Who Was the First Man to Walk on the Moon?
Who Was the First Man to Walk on the Moon, Buzz Aldrin or Neil Armstrong?
As the Lunar Module Eagle descended toward the moon on July 20, 1969, Neil Armstrong didn't like what he saw. The automated landing program was carrying the fragile vehicle toward a field strewn with dangerous boulders. Taking over manual control, Armstrong methodically flew the tiny spacecraft toward a clear spot.
As Armstrong and co-pilot Buzz Aldrin flew low over the surface, the Eagle's fuel supply dwindled rapidly. Mission Control called up the numbers: 90 seconds. 60 seconds. 30 seconds. If they ran out of fuel this low, they would likely crash. Finally, Armstrong put Eagle down safely on the Sea of Tranquility. Less than 20 seconds of fuel remained.
He was calm and collected, with natural piloting ability and nerves of steel, and possessing the willingness to push the outside of the flight envelope. Tom Wolfe would famously dub these traits "the right stuff," and Armstrong had them in abundance. And that is why a man from a small midwestern town would be forever known as the one who was first man to walk on the moon.
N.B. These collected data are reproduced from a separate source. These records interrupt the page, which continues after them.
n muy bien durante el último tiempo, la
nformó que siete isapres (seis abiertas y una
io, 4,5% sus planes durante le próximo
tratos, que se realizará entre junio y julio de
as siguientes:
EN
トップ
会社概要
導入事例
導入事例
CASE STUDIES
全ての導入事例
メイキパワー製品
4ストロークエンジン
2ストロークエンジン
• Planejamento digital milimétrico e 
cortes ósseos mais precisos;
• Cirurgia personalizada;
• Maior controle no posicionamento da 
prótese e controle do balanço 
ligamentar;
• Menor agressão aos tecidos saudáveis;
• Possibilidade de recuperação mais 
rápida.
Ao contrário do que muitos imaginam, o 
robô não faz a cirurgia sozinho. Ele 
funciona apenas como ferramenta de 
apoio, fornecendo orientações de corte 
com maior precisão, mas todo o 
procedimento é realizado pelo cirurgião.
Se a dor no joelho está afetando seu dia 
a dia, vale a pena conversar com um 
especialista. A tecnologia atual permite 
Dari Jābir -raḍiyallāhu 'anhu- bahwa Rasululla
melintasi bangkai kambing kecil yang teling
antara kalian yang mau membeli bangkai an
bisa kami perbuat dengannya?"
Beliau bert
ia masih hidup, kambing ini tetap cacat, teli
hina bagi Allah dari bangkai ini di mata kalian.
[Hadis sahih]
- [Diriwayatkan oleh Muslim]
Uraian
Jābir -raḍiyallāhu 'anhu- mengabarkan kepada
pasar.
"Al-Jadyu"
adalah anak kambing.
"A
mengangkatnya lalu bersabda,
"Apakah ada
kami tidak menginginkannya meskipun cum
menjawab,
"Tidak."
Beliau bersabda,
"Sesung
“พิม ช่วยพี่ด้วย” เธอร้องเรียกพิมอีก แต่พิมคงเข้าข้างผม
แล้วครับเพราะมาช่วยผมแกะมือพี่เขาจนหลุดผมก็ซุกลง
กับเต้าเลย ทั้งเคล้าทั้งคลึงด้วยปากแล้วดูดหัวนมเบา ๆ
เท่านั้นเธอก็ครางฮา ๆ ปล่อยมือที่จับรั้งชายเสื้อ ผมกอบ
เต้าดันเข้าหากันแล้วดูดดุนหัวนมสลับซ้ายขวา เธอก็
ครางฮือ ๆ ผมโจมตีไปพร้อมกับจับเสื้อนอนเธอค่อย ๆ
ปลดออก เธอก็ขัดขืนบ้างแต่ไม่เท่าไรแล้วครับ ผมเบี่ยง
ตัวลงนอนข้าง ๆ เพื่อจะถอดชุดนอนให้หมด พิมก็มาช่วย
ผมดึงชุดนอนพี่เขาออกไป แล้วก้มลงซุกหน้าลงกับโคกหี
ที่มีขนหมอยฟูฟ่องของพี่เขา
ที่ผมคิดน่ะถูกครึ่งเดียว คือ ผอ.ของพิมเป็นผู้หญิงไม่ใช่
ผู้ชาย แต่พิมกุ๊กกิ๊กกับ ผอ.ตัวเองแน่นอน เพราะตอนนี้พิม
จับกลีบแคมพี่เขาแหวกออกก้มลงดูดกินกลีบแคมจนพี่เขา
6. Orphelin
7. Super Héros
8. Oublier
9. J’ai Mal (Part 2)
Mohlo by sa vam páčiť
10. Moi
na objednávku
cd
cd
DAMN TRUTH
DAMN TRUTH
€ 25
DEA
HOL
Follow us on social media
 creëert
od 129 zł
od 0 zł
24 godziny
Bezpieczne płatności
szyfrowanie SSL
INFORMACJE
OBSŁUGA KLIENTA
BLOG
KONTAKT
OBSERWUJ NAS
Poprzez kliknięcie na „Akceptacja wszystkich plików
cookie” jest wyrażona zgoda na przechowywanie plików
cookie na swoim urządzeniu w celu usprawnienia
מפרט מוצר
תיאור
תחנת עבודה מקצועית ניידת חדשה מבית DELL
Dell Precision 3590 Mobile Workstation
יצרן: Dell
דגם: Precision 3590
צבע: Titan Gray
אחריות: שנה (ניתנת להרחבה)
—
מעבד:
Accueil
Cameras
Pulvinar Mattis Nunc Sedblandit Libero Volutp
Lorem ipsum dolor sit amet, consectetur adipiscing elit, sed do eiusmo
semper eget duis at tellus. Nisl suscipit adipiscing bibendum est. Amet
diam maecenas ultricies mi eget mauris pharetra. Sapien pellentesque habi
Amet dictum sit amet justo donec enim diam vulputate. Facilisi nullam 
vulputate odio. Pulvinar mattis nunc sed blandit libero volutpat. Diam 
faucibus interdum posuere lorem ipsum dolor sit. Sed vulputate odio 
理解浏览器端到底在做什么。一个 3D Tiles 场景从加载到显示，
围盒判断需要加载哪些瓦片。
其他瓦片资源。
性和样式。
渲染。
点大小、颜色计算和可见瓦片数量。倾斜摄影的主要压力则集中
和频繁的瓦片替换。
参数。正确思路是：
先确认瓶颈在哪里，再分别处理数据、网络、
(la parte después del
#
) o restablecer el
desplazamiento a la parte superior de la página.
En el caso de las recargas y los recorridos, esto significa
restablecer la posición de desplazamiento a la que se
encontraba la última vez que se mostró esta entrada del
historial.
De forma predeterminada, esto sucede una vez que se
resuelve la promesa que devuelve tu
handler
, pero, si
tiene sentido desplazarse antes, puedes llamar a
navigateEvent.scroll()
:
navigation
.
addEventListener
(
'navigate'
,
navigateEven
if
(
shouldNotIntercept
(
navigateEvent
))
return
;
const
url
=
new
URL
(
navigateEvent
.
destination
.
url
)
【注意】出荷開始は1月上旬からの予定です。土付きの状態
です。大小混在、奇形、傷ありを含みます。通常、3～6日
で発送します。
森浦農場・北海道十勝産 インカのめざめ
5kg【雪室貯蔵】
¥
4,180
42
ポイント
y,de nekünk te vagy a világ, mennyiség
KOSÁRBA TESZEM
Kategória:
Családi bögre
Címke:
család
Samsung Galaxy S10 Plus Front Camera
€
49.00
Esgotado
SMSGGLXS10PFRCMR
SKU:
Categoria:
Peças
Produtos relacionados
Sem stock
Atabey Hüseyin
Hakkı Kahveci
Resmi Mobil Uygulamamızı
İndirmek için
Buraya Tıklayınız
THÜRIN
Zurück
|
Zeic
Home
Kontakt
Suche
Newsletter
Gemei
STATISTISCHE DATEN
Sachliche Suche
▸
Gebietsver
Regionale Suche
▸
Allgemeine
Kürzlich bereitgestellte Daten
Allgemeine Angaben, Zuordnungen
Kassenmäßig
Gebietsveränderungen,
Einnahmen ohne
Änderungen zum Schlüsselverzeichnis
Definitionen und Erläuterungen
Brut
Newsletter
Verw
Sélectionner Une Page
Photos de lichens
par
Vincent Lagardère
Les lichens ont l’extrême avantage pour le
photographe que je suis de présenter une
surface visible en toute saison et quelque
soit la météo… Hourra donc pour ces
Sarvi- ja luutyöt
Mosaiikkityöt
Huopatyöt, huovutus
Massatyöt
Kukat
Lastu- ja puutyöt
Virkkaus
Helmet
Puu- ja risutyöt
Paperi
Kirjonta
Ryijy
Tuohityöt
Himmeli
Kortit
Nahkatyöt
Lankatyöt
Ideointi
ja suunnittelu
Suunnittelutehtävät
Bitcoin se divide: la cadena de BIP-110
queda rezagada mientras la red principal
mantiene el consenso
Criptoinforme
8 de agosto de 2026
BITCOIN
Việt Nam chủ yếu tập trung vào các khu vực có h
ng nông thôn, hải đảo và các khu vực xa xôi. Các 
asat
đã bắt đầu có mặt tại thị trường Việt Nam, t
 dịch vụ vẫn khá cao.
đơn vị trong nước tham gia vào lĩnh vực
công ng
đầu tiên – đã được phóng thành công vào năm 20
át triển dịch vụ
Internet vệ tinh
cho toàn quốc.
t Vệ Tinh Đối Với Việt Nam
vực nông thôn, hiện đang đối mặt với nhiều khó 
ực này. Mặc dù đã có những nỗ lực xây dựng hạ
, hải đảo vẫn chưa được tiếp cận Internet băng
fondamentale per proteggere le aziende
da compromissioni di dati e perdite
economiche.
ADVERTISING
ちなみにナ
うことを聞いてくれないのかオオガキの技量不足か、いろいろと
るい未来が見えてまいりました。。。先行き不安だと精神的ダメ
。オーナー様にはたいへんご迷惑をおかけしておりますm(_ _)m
Niel Armstrong, the first man to walk on the Moon
Born in Wapakoneta, Ohio, on August 5, 1930, Armstrong was fascinated with flying at an early age. He received his student pilot's license at age 16 even before he could legally drive. After graduating from high school, Armstrong studied aeronautical engineering at Purdue University under a U.S. Navy scholarship.
Called into active duty by the Navy, he flew 78 combat missions during the Korean War and received the Air Medal and two Gold Stars for his service. After returning from the war, he completed his studies at Purdue and became a test pilot.
Armstrong eventually made his way to Edwards Air Force Base in California, where he flew the X-15 and other advanced aircraft. The X-15 was America's most advanced rocket plane, capable of flying more than 50 miles above the Earth at speeds of up to Mach 6.7.
In 1962, NASA selected Armstrong and eight other pilots as part of its second group of astronauts. He underwent four years of training before being assigned as command pilot for the Gemini 8 mission. He and David Scott accomplished the first-ever docking in space when they linked to an Agena target vehicle. Their triumph was short-lived. A stuck thruster on their Gemini spacecraft caused the vehicles to spin out of control. Armstrong and Scott undocked from the two vehicles and brought Gemini under control.
For the Apollo program, Armstrong was teamed with Aldrin and Mike Collins on Apollo 11. When the flight assignments were made, no one knew which mission would be the first to attempt a Moon landing. But NASA officials judged Armstrong to be experienced enough to command such a flight.
In May 1969, Armstrong validated NASA's faith in him. The Lunar Landing Training Vehicle he was flying at low altitude suffered a control failure that sent it into a steep bank. Armstrong bailed out just in the nick of time; if he had waited another 0.5 seconds, his parachute would have failed to open. Two months later, he would land the Eagle on the moon just as time was running out.
Although he had shown nerves of steel when flying the Eagle, Armstrong experienced a bit of stage fright when he became the first man to walk on the Moon. "That's a small step for man, a giant leap for mankind," he said as he stepped onto the lunar surface with the entire world watching. He had meant to say "a man," a mistake that bothered him later. But, it mattered little; he had gotten the essential parts right.